How to Felt Crochet

There's one problem with crochet. Each piece has little holes in it. Which is all very well, but what are you to do when you want a solid piece of crochet that won't become a bag or item that little things can fall out of?

Or maybe you want to make something that you can stuff without there being a single, tiny, miniscule hole that the stuffing shows through from?

Here's the answer... maybe! Felted crochet!

And here I'm talking about crocheting a piece from a ball of yarn and felting it using water.

I'm not going to use a washing machine to felt. No - I'm going to do it by hand.

If you want to use a top loader - or even if you don't intend to - this article by Luscious Gracious is very informative.

Here are the main things I have learned from the web about felting:

  • Your crocheted piece needs to be made of wool or alpaca, for example. No "superwash" wools, as they won't felt as you want.
  • You need to wash it in very hot water.
  • You must agitate it a lot.
  • You must use a little bit of detergent or washing soap.
  • You must rinse it well in very cold water.

Other things I have learned:

I would love to felt crocheted cotton - but it seems no can do. Acrylics? Nope. A mixture of wool and acrylic or other yarn? So long as the wool content is pretty high.

As I mentioned above, you can use a top loader, which means you can open it up and see what's happening during the wash. But I don't have a top loader. And with the plumbing where I am, I don't want to bung up any pipes, so it's hand washing for me.

Thicker yarns are, apparently, a little more difficult to felt. (So my first felting project, below, was theoretically doomed, but it didn't turn out so bad.)

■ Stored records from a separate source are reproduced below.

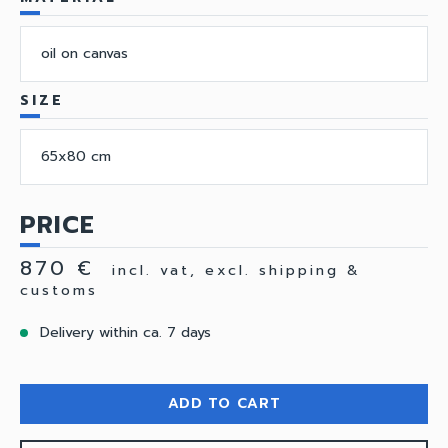
oil on canvas
SIZE
65x80 cm
PRICE
870 €
incl. vat, excl. shipping &
customs
Delivery within ca. 7 days
ADD TO CART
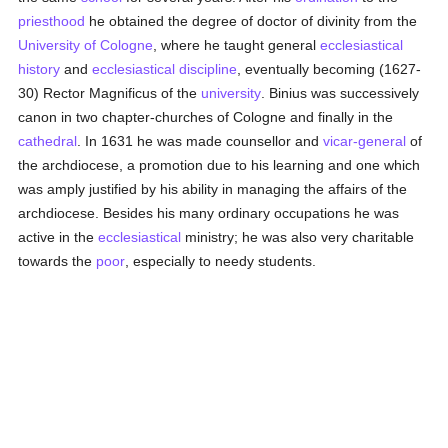
priesthood
he obtained the degree of doctor of divinity from the
University of Cologne
, where he taught general
ecclesiastical
history
and
ecclesiastical discipline
, eventually becoming (1627-
30) Rector Magnificus of the
university
. Binius was successively
canon in two chapter-churches of Cologne and finally in the
cathedral
. In 1631 he was made counsellor and
vicar-general
of
the archdiocese, a promotion due to his learning and one which
was amply justified by his ability in managing the affairs of the
archdiocese. Besides his many ordinary occupations he was
active in the
ecclesiastical
ministry; he was also very charitable
towards the
poor
, especially to needy students.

It's best to use a larger hook than normal with your yarn, so that the stitches are looser, allowing the threads to rub against each other in the wash and stick to each other nicely. (Again, not something that I have followed so far, but never mind!)

My First Felting Project

OK, here we have a not terribly suitable yarn for felting, as it's super bulky, but it was the only pure wool yarn I could get my hands on!

This is Rowan Big Wool. It's 100% Merino, which, I have discovered, is an extremely wooly sheep, producing very soft yarn.

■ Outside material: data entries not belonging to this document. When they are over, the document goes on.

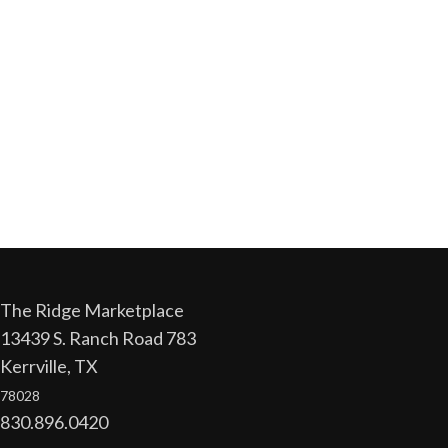
The Ridge Marketplace
13439 S. Ranch Road 783
Kerrville, TX
78028
830.896.0420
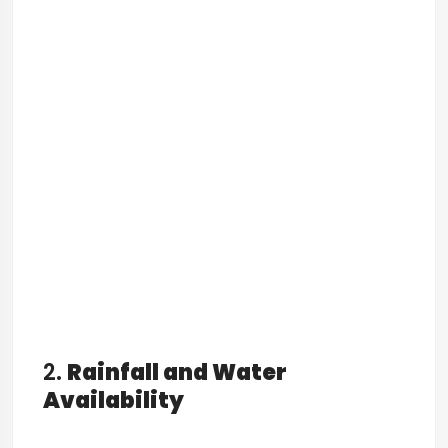
2.
Rainfall and Water
Availability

Here's my test piece: 15 dc (UK tr) worked for 12 rows.

Measures 5.5 inches by 7.5 inches.

Or 13 cm by 19 cm.

Lego minifigure of Jason Kidd courtesy of my basketball-mad son ;)


What did I do next?

Well, I put my rubber gloves on, and filled the sink with the hottest water I could stand.

Then I added a little soap (washing up liquid I call it - for handwashing dishes, you know) and started to wash my crocheted piece.

Squeeze... rub... scrub... scrunch... batter... mangle it! I really gave it all I had! I'll put up some pix for the next item so you can see. (Although I have an ingenious idea about how to approach my next felting project, as you'll soon see.)

Once I thought the stitches had pretty much disappeared and it looked felted enough, I rinsed it in cold water, and let it dry out. Let's face it - I was exhausted!

For professionally shaped pieces of felt, you'd have to shape them well while drying - but I'm not at that stage yet! (OK - I just stuck it on a radiator.)

The result:

Ohhh yeahhh...! Not too bad!

Not brilliant either, as you can still see the rows of stitches.

Another minus point: if I pull this piece apart a little, I can also find tiny spaces.

But it certainly looks and feels like felt!

Measurements: 4.25 inches by 6.5 inches.

Or 11 cm by 16 cm.

My Second Felting Project

I've just worked up a piece in double knitting weight Merino.

I'm going to felt it in much hotter water, without burning my hands.

I'm hoping to use a stack of fantastic pebbles I collected on a beach in Greece this summer, as well as a wooden spoon.